## [TEXTE D'ÉTUDE]
Comprenant qu’il s’agit surtout d’une vision, Fabio Mainolfi se donne rapidement les moyens de mettre en œuvre sa nouvelle mission. Pour comprendre l’environnement des initiatives collaboratives, il sollicite l’accompagnement de OuiShare et part à la rencontre d’une partie de l’écosystème maker français. Il rencontre les bricoleurs de fusées du hackerspace de l’Electrolab qui sont tout de suite emballés par l’idée d’une initiative spatiale hacker/maker.
Lors de sa présentation à l’ISU, le Franco-Italien explique comment il a été intrigué par la forte interaction entre les activités en ligne et l’ancrage local dans des espaces physiques de rencontre et de partage qui se structurent autour d’un projet commun ou d’un bien commun que peut produire le groupe. « Indépendamment de leurs motivations (économiques, écologiques ou sociales), les communautés ouvertes défendent une gouvernance horizontale, l’apprentissage par pair, la connaissance partagée, la conception ouverte et la fabrication distribuée. » dit-il pour expliquer pourquoi « à l’issue de cette période d’évaluation le Cnes a décidé alors d’adopter ces valeurs, caractéristiques et modes de fonctionnement en tant que modèles » pour l’initiative propulsée sous le nom de « Fédération ».
Mais la question se pose rapidement : « Comment un acteur institutionnel peut-il impulser une dynamique ouverte dite bottom-up épousant toutes les valeurs et les modes de fonctionnement des “communautés ouvertes” ? Comment ne pas être rapidement considéré comme une initiative top-down susceptible d’être rejetée ? »
Fabio Mainolfi constate que « les acteurs établis s’orientent plutôt vers les approches d’open innovation (hackathons, challenges, intrapreneuriat), des approches top-down, semi-fermées ou discrètes. » De l’autre côté, « les initiatives de communautés sont ouvertes et structurées autour d’un projet commun ou d’un bien commun que le groupe peut produire. Il s’agit d’approches bottom-up inspirées par la culture hacker, maker et Do it Yourself. » Il comprend que c’est ce second modèle qui permettra de consolider l’initiative. La décision est alors prise d’impulser une association issue de la société civile par des porteurs externes au Cnes, sans prise directe du Cnes sur son fonctionnement.
Le teaser conçu pour le lancement de Fédération – Open Space Makers au Bourget en juin 2017:
Une association indépendante
« Fédération – Open Space Makers » est officiellement lancée par la direction du Cnes en juin 2017 au salon du Bourget. L’Association aéronautique astronautique de France (3AF), Planète Sciences, l’Electrolab et OuiShare apportent leur soutien.

## [DONNÉES EXTRAITES]
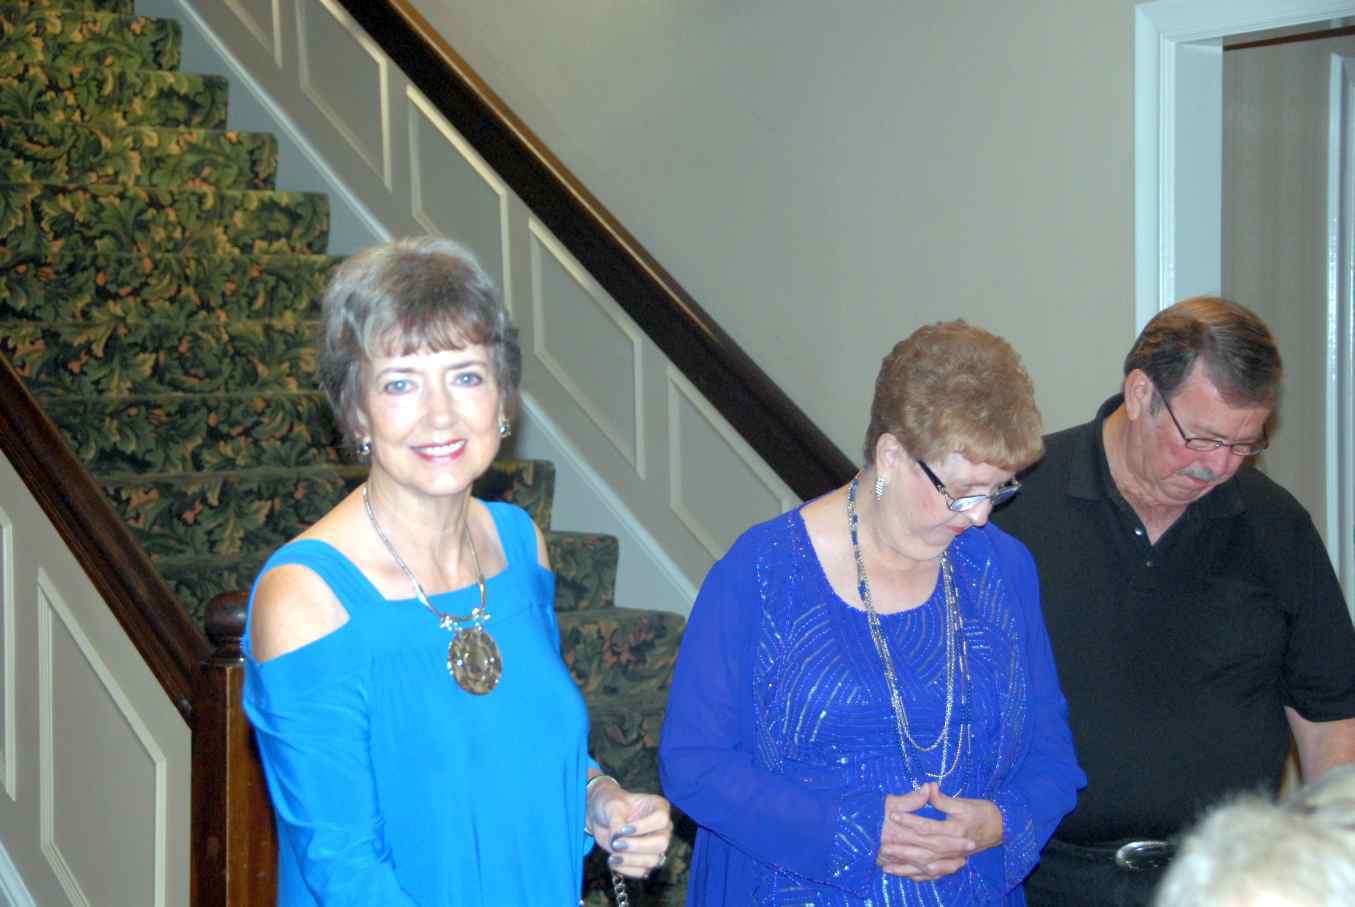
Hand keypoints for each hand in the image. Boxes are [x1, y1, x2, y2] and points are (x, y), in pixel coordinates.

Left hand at [587, 777, 673, 878]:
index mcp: (659, 807)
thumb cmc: (611, 804)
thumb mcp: (611, 806)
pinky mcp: (645, 860)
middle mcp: (662, 828)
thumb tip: (618, 839)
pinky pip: (643, 872)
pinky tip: (613, 862)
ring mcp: (655, 846)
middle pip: (661, 843)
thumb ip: (616, 820)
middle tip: (616, 844)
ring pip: (654, 860)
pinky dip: (627, 869)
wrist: (602, 817)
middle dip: (638, 846)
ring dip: (631, 860)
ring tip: (612, 857)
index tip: (623, 829)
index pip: (661, 819)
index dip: (643, 826)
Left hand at [877, 784, 1000, 880]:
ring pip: (927, 866)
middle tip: (883, 845)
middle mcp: (954, 848)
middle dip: (903, 849)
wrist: (1003, 828)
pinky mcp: (953, 864)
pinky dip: (920, 876)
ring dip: (907, 868)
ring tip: (887, 866)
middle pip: (924, 850)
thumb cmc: (983, 812)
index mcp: (955, 829)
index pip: (927, 826)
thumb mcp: (963, 803)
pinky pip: (935, 875)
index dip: (910, 820)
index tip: (892, 815)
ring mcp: (953, 859)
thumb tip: (928, 786)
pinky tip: (905, 876)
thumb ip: (943, 799)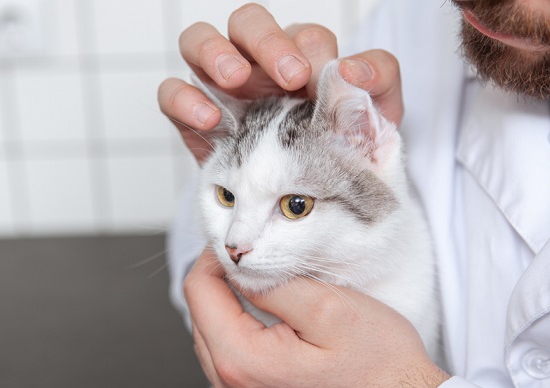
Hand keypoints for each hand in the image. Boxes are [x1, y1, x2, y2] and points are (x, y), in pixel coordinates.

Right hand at [157, 3, 403, 162]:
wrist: (303, 204)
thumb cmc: (340, 154)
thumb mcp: (376, 119)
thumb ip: (377, 83)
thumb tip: (351, 69)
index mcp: (304, 60)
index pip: (304, 35)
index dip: (309, 48)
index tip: (316, 78)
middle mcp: (259, 66)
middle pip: (248, 22)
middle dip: (266, 41)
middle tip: (288, 76)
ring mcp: (222, 89)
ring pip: (199, 42)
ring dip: (215, 53)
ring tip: (235, 80)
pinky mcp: (194, 118)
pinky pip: (172, 92)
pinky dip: (184, 99)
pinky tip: (210, 119)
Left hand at [185, 249, 448, 387]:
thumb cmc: (382, 369)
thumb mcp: (329, 307)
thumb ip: (273, 284)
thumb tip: (240, 268)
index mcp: (245, 363)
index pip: (199, 294)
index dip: (213, 259)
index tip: (235, 245)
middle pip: (201, 321)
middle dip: (220, 285)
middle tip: (251, 262)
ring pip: (215, 346)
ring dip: (230, 313)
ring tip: (261, 289)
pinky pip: (235, 370)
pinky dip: (244, 340)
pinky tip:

## [À FAIRE]
a. Traduisez en anglais la phrase suivante du texte sur l'initiative spatiale du Cnes : « « Fédération – Open Space Makers » est officiellement lancée par la direction du Cnes en juin 2017 au salon du Bourget. »
b. Poursuivez le texte sur l'initiative spatiale du Cnes à la suite de sa dernière phrase.

## [RÉPONSES]
a. "Fédération – Open Space Makers" is officially launched by Cnes management in June 2017 at the Le Bourget air show.

b.
Jacques Blamont, premier directeur du Cnes et fondateur de la base de Kourou dans les années 1960, qui a contribué à concevoir l’initiative, donne sa vision :
« La fédération que nous vous proposons de créer fédérera des groupes qui resteront indépendants malgré une animation centrale que nous construirons ensemble, je dis animation et non direction, car, à l’exemple du Net, elle n’aura pas de direction. Fédération sera un vecteur de communication, d’apprentissage par pairs, de conception ouverte et de fabrication distribuée faisant circuler des propositions de projets auxquels pourront adhérer les uns ou les autres. Naîtront donc venant du bottom, des projets divers dont le large spectre pourra comprendre aussi bien la fabrication d’équipements spatiaux à mettre en orbite que la mise au point de logiciels, la participation à des opérations comme le dépouillement de données et même, qui sait, le développement de lanceurs, avec des règles différentes pour chacun. La fédération sera une composante originale, une première composante européenne du New Space et de l’Open Space. »
Conférence de lancement au Bourget le 22 juin 2017:
Open Space Makers est finalement créée en octobre 2017, avec Damien Hartmann (investi par ailleurs dans l’Ad Astra Electrolab) en président et Justyna Swat en vice-présidente, même si le fonctionnement de Open Space Makers se veut plus collégial. « Seuls des individus peuvent adhérer à Open Space Makers » précise Fabio, « moi je ne peux pas, je suis du Cnes ! » plaisante-t-il avec son accent napolitain. Le Cnes y joue un rôle de partenaire et de sponsor, sans possibilité d’intervenir dans les décisions de l’association (sans droit de vote), mais assurant un rôle informel dans l’animation et la participation à la communauté à travers l’intervention des ingénieurs, et plus tard la proposition de projets à la communauté et l’apport de formations sous forme de Mooc qui restent à concevoir.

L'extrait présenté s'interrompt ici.